In January 2001, George W. Bush took over leadership of a nation that was on its most solid financial footing in decades, thanks to years of strong economic growth and a booming stock market. That very month, the Congressional Budget Office projected that the federal government could expect US$5.6 trillion in surpluses over the coming 10 years. The key political issue of the day was how to spend the windfall. Bush's team was determined to return the money to the voters in the form of massive and widespread tax relief. What the world didn't know was that this surplus cash was largely illusory, the result of faulty bookkeeping.
The CBO's rosy outlook was based on a few deeply flawed assumptions, in particular that most government spending would not exceed the pace of inflation over the following decade, even though the rest of the economy and tax revenues were projected to grow much faster. Laurence Kotlikoff, a professor of economics at Boston University and a prominent critic of U.S. budgetary planning, released a paper that year drawing attention to what he called the CBO's "fiscal fantasy." But his was a single, lonely voice, and few on Capitol Hill were listening. The tax-cut agenda had taken hold, and there would be no stopping it.

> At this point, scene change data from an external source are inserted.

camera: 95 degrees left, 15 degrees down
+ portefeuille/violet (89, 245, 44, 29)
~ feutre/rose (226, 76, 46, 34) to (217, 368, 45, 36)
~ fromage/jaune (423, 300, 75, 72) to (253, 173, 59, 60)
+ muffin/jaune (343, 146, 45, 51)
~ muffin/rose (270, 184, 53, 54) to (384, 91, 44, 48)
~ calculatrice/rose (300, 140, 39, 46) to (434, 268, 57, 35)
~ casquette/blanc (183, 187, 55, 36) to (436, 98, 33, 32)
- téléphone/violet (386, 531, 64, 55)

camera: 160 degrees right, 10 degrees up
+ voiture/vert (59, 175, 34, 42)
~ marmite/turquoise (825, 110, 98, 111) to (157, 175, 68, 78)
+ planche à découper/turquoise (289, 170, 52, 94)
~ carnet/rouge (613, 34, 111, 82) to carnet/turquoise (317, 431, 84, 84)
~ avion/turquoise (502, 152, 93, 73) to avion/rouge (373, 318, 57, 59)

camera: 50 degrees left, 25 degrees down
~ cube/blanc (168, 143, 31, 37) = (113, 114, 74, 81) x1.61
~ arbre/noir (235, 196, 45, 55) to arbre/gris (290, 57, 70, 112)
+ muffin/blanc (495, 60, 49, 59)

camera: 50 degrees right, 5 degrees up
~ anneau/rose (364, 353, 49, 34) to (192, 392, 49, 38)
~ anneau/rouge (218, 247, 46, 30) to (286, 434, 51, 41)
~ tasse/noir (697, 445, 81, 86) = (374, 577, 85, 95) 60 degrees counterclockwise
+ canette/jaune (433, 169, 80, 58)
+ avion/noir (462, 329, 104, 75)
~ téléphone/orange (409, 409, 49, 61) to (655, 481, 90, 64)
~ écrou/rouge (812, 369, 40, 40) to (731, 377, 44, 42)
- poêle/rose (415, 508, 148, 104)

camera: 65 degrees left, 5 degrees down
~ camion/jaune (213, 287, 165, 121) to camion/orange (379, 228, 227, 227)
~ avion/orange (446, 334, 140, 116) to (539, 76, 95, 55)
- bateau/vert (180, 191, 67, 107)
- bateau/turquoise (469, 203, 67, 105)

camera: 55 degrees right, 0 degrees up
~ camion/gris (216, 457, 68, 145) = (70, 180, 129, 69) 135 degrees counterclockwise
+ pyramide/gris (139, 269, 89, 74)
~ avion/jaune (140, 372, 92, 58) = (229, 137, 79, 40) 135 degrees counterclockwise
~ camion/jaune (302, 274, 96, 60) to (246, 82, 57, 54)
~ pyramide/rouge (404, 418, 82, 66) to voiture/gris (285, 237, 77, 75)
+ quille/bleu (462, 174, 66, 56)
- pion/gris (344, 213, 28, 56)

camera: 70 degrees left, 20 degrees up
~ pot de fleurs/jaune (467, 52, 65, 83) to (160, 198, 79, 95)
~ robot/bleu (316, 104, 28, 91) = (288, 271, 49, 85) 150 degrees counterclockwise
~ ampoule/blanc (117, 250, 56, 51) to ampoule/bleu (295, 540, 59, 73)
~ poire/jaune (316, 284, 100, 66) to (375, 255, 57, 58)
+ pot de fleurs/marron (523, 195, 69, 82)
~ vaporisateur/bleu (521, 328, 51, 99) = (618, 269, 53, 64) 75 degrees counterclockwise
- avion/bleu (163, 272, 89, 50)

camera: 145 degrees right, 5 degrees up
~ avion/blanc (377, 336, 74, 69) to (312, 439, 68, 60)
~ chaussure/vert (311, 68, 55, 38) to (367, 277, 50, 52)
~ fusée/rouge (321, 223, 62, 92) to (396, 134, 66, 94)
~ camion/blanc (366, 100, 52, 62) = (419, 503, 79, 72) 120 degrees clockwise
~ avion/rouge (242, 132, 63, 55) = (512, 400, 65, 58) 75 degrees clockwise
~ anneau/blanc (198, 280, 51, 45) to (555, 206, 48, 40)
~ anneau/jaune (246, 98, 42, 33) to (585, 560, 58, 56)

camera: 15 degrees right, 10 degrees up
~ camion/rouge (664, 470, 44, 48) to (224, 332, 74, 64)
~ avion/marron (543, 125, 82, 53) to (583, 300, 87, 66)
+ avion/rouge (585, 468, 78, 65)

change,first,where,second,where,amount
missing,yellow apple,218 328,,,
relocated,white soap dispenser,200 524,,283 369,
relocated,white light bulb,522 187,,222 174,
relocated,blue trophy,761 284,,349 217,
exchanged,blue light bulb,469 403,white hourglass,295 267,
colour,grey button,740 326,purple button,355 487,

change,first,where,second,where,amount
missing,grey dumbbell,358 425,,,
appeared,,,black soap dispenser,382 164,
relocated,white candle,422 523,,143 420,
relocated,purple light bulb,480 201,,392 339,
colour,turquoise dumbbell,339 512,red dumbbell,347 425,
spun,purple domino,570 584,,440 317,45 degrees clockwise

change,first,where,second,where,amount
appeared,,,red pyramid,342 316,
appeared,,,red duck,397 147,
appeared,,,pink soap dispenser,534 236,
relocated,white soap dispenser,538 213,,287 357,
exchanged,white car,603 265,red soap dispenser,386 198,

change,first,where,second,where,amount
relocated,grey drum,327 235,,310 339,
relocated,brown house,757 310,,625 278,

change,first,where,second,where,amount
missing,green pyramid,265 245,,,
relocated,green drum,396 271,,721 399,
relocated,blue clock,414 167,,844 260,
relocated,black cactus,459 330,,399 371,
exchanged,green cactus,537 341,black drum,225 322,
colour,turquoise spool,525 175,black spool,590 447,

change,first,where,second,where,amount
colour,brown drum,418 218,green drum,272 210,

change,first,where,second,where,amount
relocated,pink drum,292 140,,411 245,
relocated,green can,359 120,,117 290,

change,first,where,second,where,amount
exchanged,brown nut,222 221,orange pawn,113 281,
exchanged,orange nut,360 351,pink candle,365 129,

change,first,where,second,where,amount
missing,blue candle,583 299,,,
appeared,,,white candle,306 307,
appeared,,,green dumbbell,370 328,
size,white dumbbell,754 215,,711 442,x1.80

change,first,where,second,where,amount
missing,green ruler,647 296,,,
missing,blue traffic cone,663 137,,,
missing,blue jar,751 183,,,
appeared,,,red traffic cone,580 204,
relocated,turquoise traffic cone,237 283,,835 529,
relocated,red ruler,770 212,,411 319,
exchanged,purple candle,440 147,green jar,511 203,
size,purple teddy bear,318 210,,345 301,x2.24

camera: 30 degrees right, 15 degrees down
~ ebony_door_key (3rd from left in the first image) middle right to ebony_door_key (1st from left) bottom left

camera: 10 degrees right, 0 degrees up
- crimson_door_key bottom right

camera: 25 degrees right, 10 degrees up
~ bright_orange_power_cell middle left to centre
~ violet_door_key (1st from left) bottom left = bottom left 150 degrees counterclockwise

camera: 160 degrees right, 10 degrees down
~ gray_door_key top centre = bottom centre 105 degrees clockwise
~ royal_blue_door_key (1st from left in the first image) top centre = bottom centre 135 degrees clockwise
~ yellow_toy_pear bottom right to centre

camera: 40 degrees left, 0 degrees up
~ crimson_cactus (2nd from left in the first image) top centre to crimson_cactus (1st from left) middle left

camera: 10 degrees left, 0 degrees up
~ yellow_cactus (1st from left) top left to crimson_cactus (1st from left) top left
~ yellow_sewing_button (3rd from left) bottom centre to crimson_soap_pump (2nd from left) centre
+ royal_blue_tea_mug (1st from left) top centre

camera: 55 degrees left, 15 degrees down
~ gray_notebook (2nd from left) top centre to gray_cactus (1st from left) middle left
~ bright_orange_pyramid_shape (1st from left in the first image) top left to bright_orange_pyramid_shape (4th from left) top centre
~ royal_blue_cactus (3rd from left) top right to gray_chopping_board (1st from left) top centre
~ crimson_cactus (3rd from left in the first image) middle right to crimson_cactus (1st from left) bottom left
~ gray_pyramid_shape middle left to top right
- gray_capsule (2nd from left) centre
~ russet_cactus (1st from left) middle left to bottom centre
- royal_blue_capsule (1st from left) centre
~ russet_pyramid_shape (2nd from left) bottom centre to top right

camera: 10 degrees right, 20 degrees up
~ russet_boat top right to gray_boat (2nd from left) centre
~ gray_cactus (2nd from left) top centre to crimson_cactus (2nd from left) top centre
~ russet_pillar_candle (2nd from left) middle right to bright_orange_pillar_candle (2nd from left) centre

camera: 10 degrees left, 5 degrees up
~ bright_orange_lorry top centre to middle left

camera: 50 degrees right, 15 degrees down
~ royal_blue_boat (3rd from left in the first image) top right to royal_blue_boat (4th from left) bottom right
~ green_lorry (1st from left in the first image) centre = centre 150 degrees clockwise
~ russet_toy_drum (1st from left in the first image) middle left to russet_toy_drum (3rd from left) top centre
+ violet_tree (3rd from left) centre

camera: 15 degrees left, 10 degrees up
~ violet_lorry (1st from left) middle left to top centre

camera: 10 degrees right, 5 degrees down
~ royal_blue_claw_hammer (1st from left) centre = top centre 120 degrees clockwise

The CBO and other agencies have since gone back and found that a more realistic surplus projection would have been US$2.2 trillion -- over 60 per cent less than initially thought. And that cushion quickly disappeared as Bush whittled or eliminated one tax provision after another, from the marriage tax and personal income tax rates to capital gains, gifts and dividends. The Center for Budget and Policy Priorities, a Washington think tank, estimates that between 2001 and 2004, federal tax revenue dropped by some US$600 billion. Most of the tax cuts introduced so far are temporary, but the Republicans have made it clear they intend to make the reductions permanent before the end of the current term.
In the midst of this tax-relief bonanza, and nine months into the new President's first mandate, came Sept. 11. The horror of the terrorist attacks profoundly changed the American public's attitude toward security and defence almost overnight. Within months, the U.S. military was on the ground in Afghanistan attacking terrorist camps and overthrowing the Taliban regime. From there, the troops moved on to Iraq. Between 2001 and 2004, the annual budget for the Pentagon and domestic security rose by US$87.1 billion, an increase of 27.5 per cent in four years. In the process, a budget that had a surplus of US$128 billion in 2001 crumbled into a deficit of US$412 billion last year -- the biggest annual shortfall in United States history.
But that's just one symptom of a much deeper fiscal problem. The U.S. is heading for a massive demographic shift as baby boomers start retiring in three years. As they do, the costs of providing social programs and health care are going to soar. "It's not the deficits of today that are the big problem," says Josh Bivens, an economist with the non-partisan Economic Policy Institute in D.C. "It's that, if you make the Bush tax cuts permanent, you're going to have deficits as far as the eye can see."